Bloomberg reports that local authorities were unfairly asked to reimburse payments that the firms made over five years to the California Public Securities Association, a lobbying group, to help influence the state, the Financial Industry Regulatory Authority, which oversees securities firms, said Thursday in a statement. The firms inadequately described the fees, wrapping them into bond-underwriting expenses, Finra said.

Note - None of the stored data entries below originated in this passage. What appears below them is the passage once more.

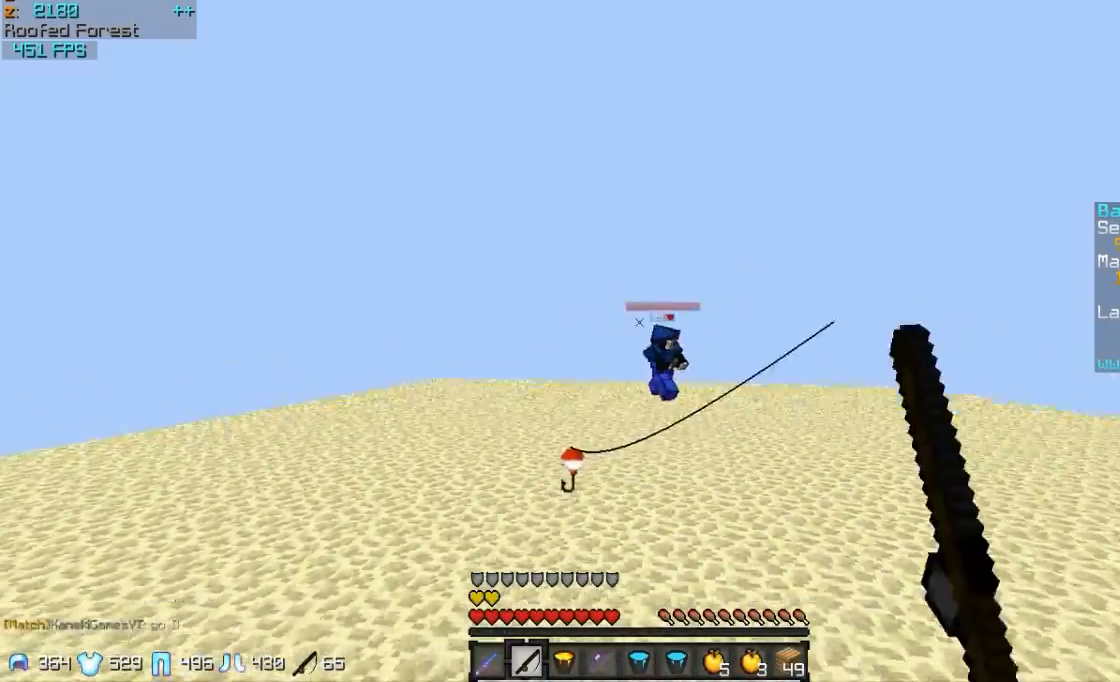
{"keys": ["d", "w"], "mouse": [], "events": [[117, "mouse_right", "down"], [167, "mouse_right", "up"], [267, "mouse_right", "down"], [367, "mouse_right", "up"]]}
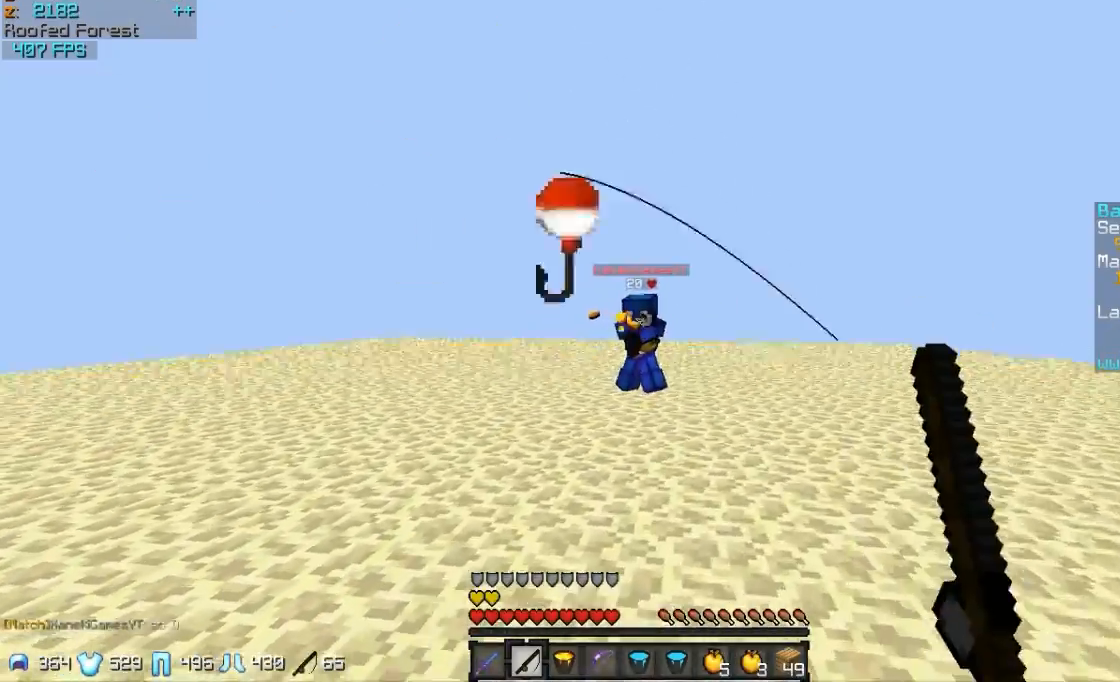
{"keys": ["d", "w"], "mouse": [], "events": [[367, "mouse_right", "down"], [417, "mouse_right", "up"]]}
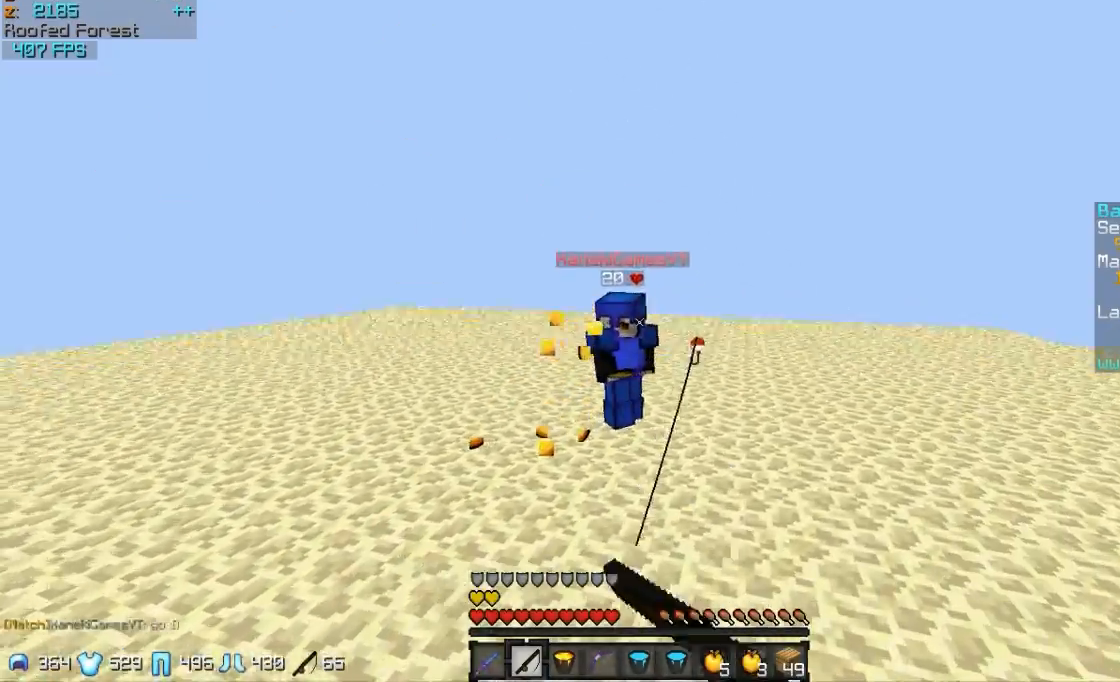
{"keys": ["a"], "mouse": [], "events": [[17, "mouse_right", "down"], [67, "w", "up"], [117, "mouse_right", "up"], [217, "s", "down"], [317, "d", "up"], [367, "a", "down"], [417, "mouse_right", "down"], [417, "s", "up"], [467, "mouse_right", "up"]]}
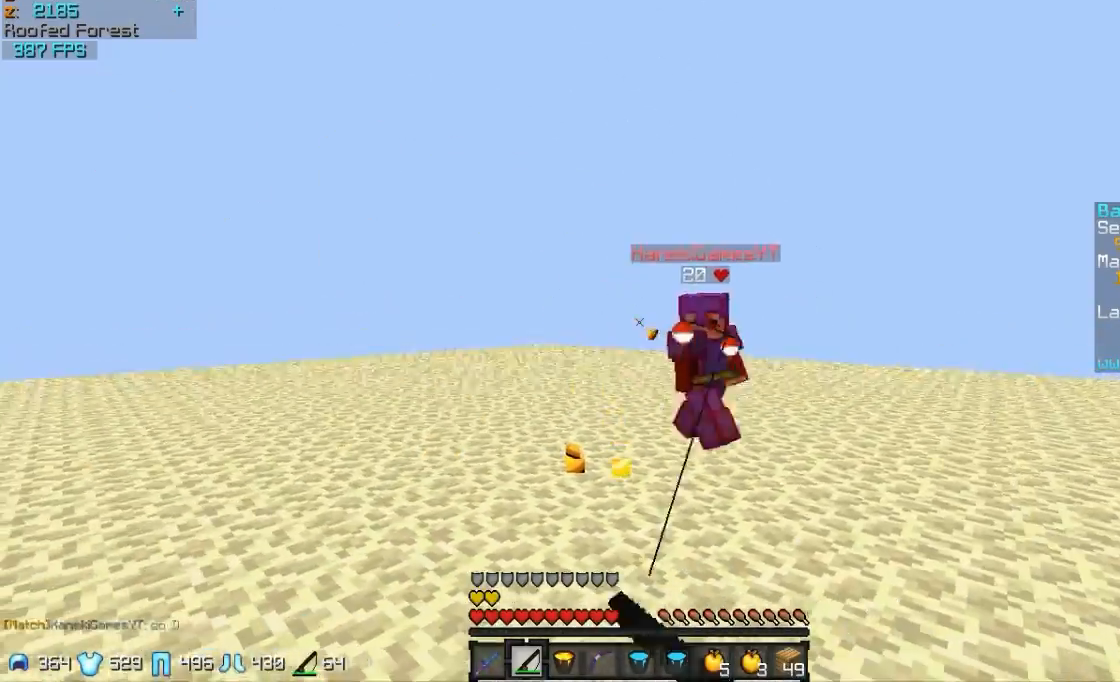
{"keys": ["a", "w"], "mouse": ["right"], "events": [[17, "w", "down"], [67, "mouse_right", "down"], [117, "mouse_right", "up"], [317, "mouse_right", "down"], [367, "mouse_right", "up"], [417, "mouse_right", "down"]]}
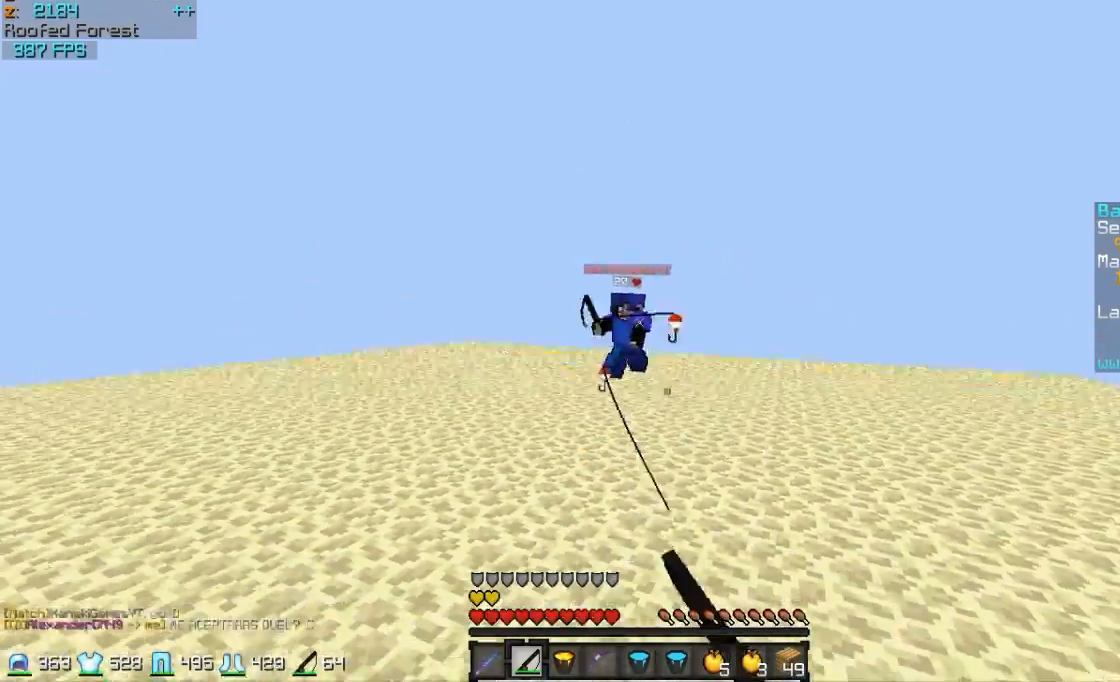
{"keys": ["a", "w"], "mouse": [], "events": [[17, "mouse_right", "up"], [117, "mouse_right", "down"], [167, "mouse_right", "up"], [267, "mouse_right", "down"], [367, "mouse_right", "up"]]}
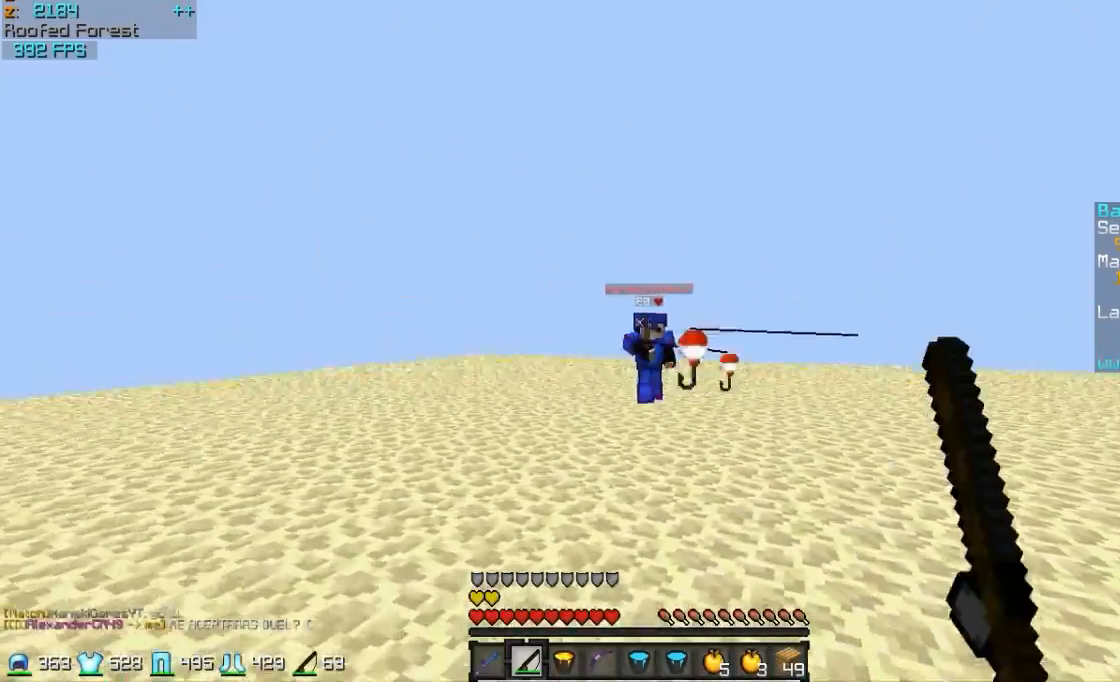
{"keys": ["a", "w"], "mouse": [], "events": [[117, "mouse_right", "down"], [167, "mouse_right", "up"], [267, "mouse_right", "down"], [367, "mouse_right", "up"]]}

Underwriters that fund bond-authorization campaigns and then collect fees from approved debt sales are among unresolved pay-to-play issues in the $3.7 trillion municipal market. Hiring an underwriter based on whether it supports a campaign rather than its ability to market bonds can lead to mispricing, which can hurt investors, as well as higher fees and borrowing costs.
'The script remains the same', said Marilyn Cohen, founder of Envision Capital Management Inc. in Los Angeles, which oversees about $210m of munis. 'I’m not surprised - my surprise is they found it. That’s just the cost of doing business. It’s all pay-to-play'.
The banks, also including Goldman Sachs Group Inc. (GS),JPMorgan Chase & Co. (JPM) and Morgan Stanley, agreed to pay $3.35m in fines and reimburse certain California bond issuers $1.13m, according to the statement. Citigroup’s $1.28m in sanctions were the largest, followed by Merrill’s $1.07m.